Continued customer deferrals and a fiercely competition environment in the business applications software market weighed heavily on companies' results and their executives' outlook for the rest of the year – with a few upbeat exceptions.
US software giant Microsoft sent ripples through the European market with news that it picked up Danish mid-market business applications vendor Navision for $1.3 billion. Navision justified its hefty price tag by putting in a strong quarterly performance and claiming progress in grabbing market share. Licence revenues jumped 20% to DKK243 million ($29.2m) in the third quarter to March 2002, pushing total sales up 17% to DKK380 million ($45.6m). However, a rise in marketing activities and the acquisition of distribution companies pushed up costs. As a result, net profits fell 32% to DKK24.7 million ($3.0m). The group added that it was on track to meet its target of 17% growth in full year sales.
London-listed Sage delivered even stronger top-line growth. Revenues at the accountancy software specialist – whose own accounting practices have been called into question – grew 22% to £279.8 million ($400.1m) in the first half of its financial year. Net profits rose 10% to £44.9 million ($64.3m) as a result.
However, Sage is widely regarded as vulnerable to heightened competition following Microsoft's full-scale entry into the European business applications market. Analysts also fear that the UK-based company is relying too heavily on cross-selling into its installed base with little focus on winning over new customers. There has been some successes with cross-selling initiatives, but Interact, the sales force automation software it acquired in 2001, proved a disappointment in this respect. The business notched up sales of £26.0 million ($37.2m), some 30% below earlier expectations.

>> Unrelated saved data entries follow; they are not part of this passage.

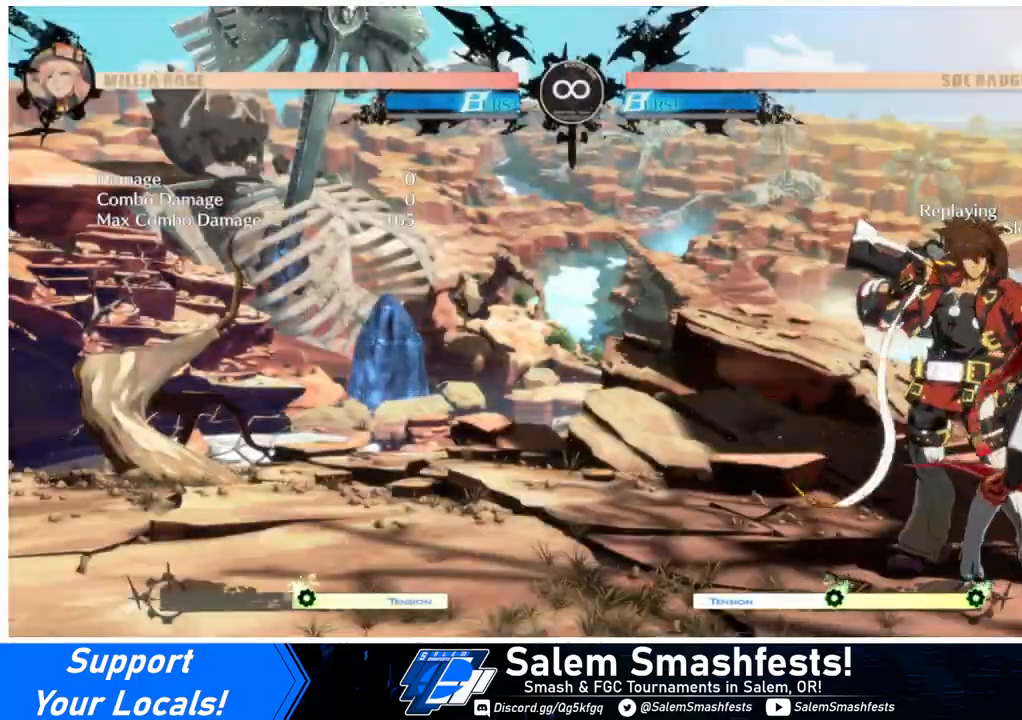
{"buttons": ["DPAD_RIGHT"], "events": [[67, "DPAD_RIGHT", "down"], [67, "L2", "up"]]}
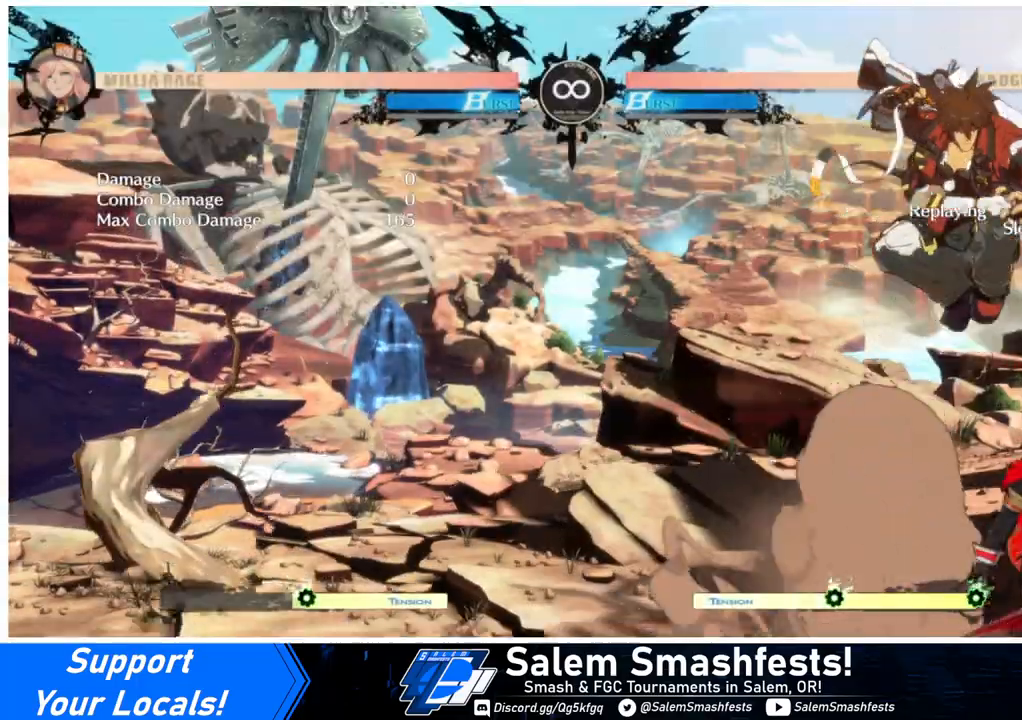
{"buttons": ["DPAD_RIGHT"], "events": [[33, "DPAD_RIGHT", "up"], [100, "TRIANGLE", "down"], [233, "TRIANGLE", "up"], [267, "DPAD_RIGHT", "down"]]}
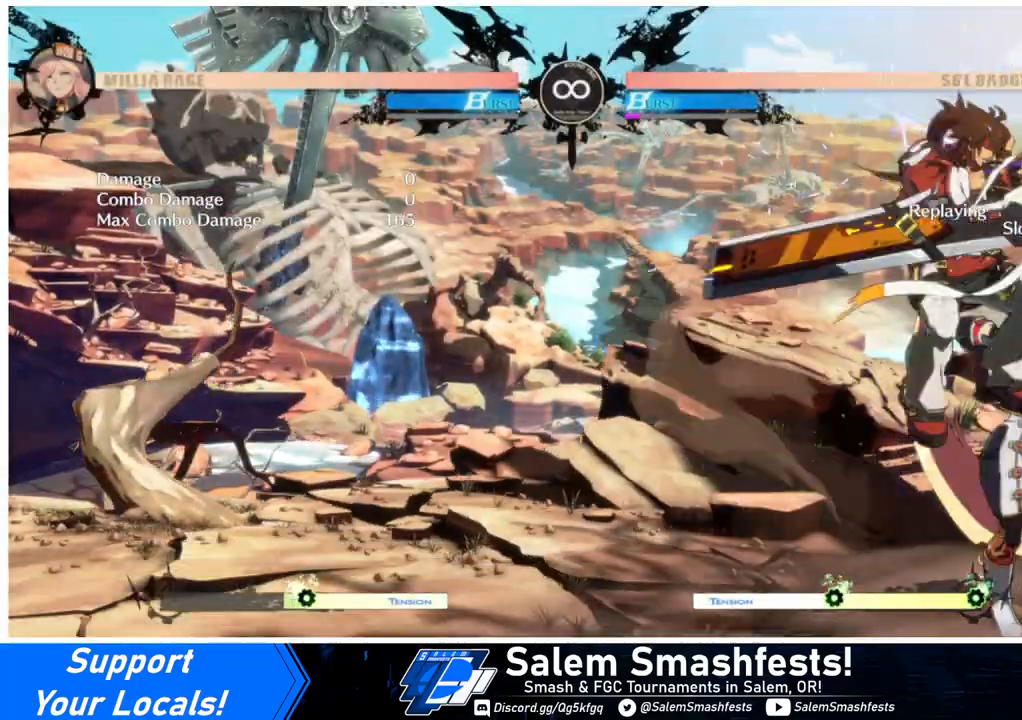
{"buttons": ["DPAD_UP", "DPAD_RIGHT"], "events": [[300, "DPAD_UP", "down"]]}
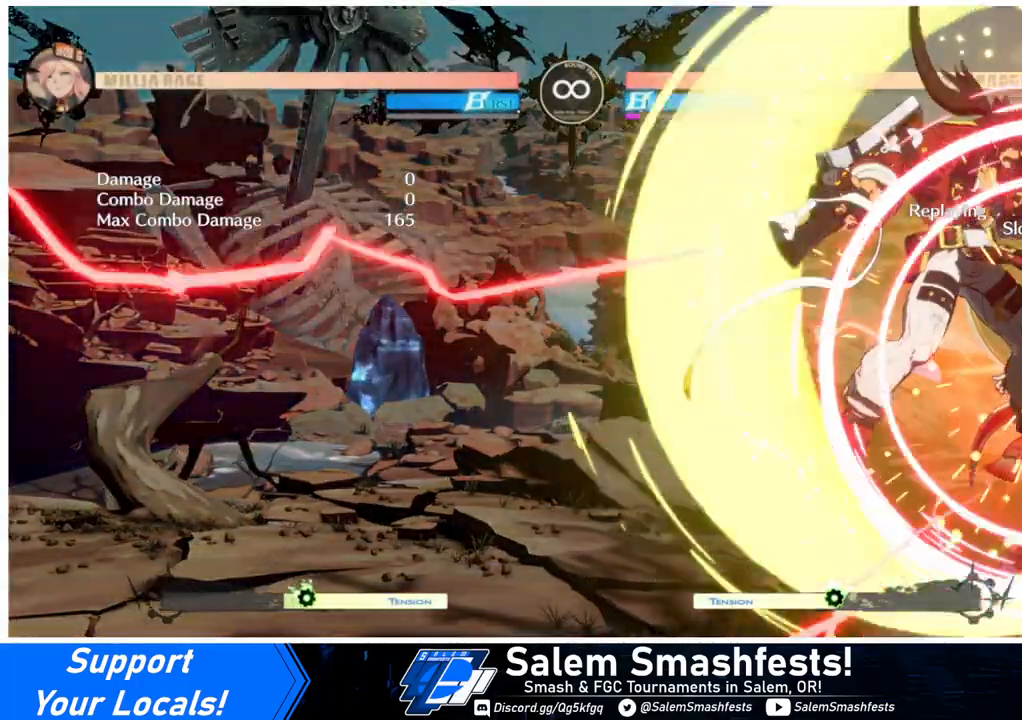
{"buttons": [], "events": [[133, "DPAD_UP", "up"], [467, "DPAD_RIGHT", "up"]]}
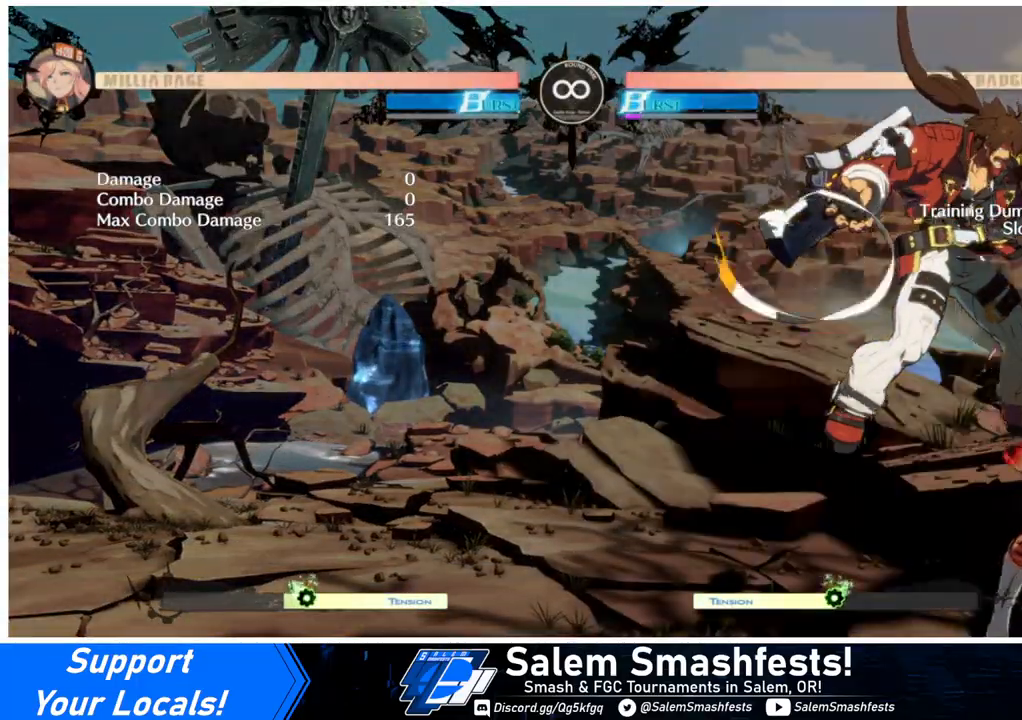
{"buttons": ["DPAD_RIGHT"], "events": [[233, "L2", "down"], [333, "L2", "up"], [367, "DPAD_RIGHT", "down"]]}
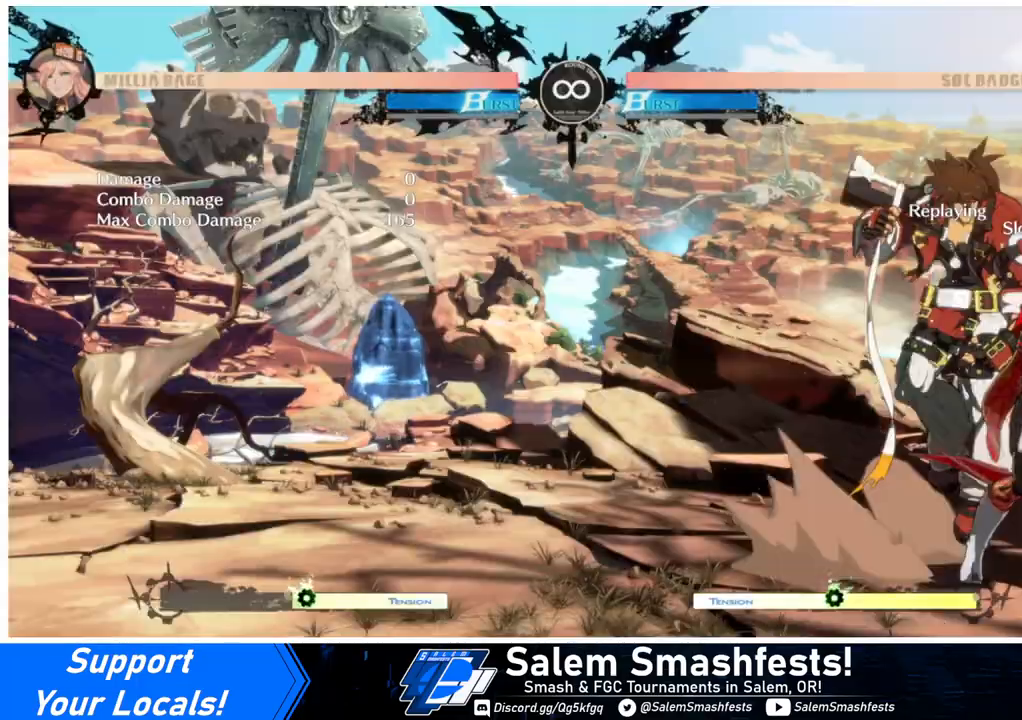
{"buttons": ["CIRCLE", "DPAD_RIGHT"], "events": [[467, "CIRCLE", "down"]]}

Sweden's IFS joined the chorus of companies complaining of customer deferrals in the first quarter. However, it noted "a certain degree of recovery" in UK and US markets, and talked of bigger contracts in Europe. Licence sales climbed 12% to SEK304 million ($27.4m), pushing total revenues ahead 2% to SEK744 million ($67.0m). IFS also managed to turn a profit of SEK14 million ($1.3m), compared to losses of SEK94 million ($8.5m) in the comparative period of 2001, thanks to lower costs.
In contrast, lacklustre second quarter results from US vendor JD Edwards suggested little improvement in US corporate demand for business applications. New licence sales slipped 13% in the quarter to April 2002. For the first half of its financial year, the picture was even bleaker – licence sales were down a hefty 32% to $98.0 million. Total sales for the latest quarter, buoyed by higher services revenues, nudged ahead 1% to $223.6 million. However, a $7.8 million write-off related to "third party product arrangements", pushed the group $7.5 million into the red. This compares to profits of $2.5 million in the same period in 2001.